The CP23A Notice is sent by the IRS when there is a discrepancy between the estimated tax payments reported on a taxpayer’s return and the payments that the IRS has on record. Estimated tax payments are typically made by self-employed individuals or those with significant income outside of regular wages, and this notice is a way for the IRS to address mismatches in these payments.
Important aspects of the CP23A Notice:
- Explanation of Discrepancy: The notice will provide a breakdown of the estimated payments reported on the taxpayer’s return versus what the IRS has on file. If the IRS finds that payments were underreported or overreported, the notice will explain how the discrepancy was addressed.

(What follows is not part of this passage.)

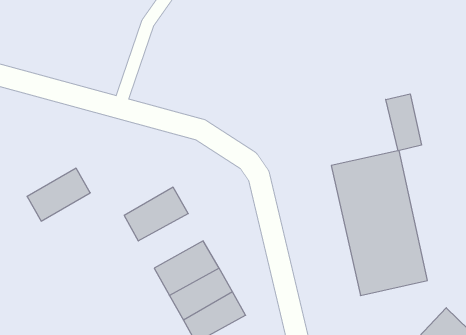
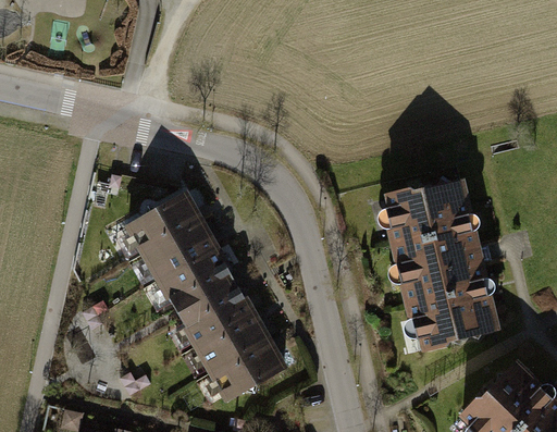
building: [386,94,421,151] -> none
building: [27,168,90,221] -> [127,194,200,255]
building: none -> [160,252,235,316]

- Impact on Refund or Balance Due: Depending on whether the taxpayer underpaid or overpaid their estimated taxes, the CP23A may result in a reduced refund or an additional balance due. The notice will specify the corrected refund amount or the amount that the taxpayer now owes.
- Next Steps: If the taxpayer agrees with the adjustments, no further action is needed beyond paying any balance due by the specified deadline. If the taxpayer disagrees with the changes, they can submit documentation to dispute the discrepancy.
- Penalties and Interest: If the discrepancy results in an underpayment of taxes, the IRS may assess penalties and interest on the unpaid balance. The CP23A will include information on how these charges were calculated.
It’s important for taxpayers to review the CP23A carefully to ensure that all estimated payments were properly credited.